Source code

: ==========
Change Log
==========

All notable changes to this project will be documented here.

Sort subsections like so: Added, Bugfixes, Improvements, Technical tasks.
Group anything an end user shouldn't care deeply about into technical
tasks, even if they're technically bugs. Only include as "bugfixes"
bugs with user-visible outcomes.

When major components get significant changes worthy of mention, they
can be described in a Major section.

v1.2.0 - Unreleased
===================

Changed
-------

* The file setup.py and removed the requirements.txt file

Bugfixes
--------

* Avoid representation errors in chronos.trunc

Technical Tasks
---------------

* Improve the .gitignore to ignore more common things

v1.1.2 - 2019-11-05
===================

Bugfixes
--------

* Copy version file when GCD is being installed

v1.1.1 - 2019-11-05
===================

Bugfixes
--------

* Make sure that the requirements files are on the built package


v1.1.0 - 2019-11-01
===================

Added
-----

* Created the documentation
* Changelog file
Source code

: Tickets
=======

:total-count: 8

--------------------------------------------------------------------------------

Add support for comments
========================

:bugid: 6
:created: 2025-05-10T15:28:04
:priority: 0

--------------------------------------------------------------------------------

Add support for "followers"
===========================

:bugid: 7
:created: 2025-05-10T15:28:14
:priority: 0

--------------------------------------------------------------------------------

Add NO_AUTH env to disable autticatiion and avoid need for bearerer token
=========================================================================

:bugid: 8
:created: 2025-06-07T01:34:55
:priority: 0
+--
#### Exercise brief:
Nothing outside the span should appear: transcribe the lines from the one containing "the requirements.txt file" through the last line of the records.

#### Response for this exercise:
* The file setup.py and removed the requirements.txt file

Bugfixes
--------

* Avoid representation errors in chronos.trunc

Technical Tasks
---------------

* Improve the .gitignore to ignore more common things

v1.1.2 - 2019-11-05
===================

Bugfixes
--------

* Copy version file when GCD is being installed

v1.1.1 - 2019-11-05
===================

Bugfixes
--------

* Make sure that the requirements files are on the built package


v1.1.0 - 2019-11-01
===================

Added
-----

* Created the documentation
* Changelog file
Source code

: Tickets
=======

:total-count: 8

--------------------------------------------------------------------------------

Add support for comments
========================

:bugid: 6
:created: 2025-05-10T15:28:04
:priority: 0

--------------------------------------------------------------------------------

Add support for "followers"
===========================

:bugid: 7
:created: 2025-05-10T15:28:14
:priority: 0

--------------------------------------------------------------------------------

Add NO_AUTH env to disable autticatiion and avoid need for bearerer token
=========================================================================

:bugid: 8
:created: 2025-06-07T01:34:55
:priority: 0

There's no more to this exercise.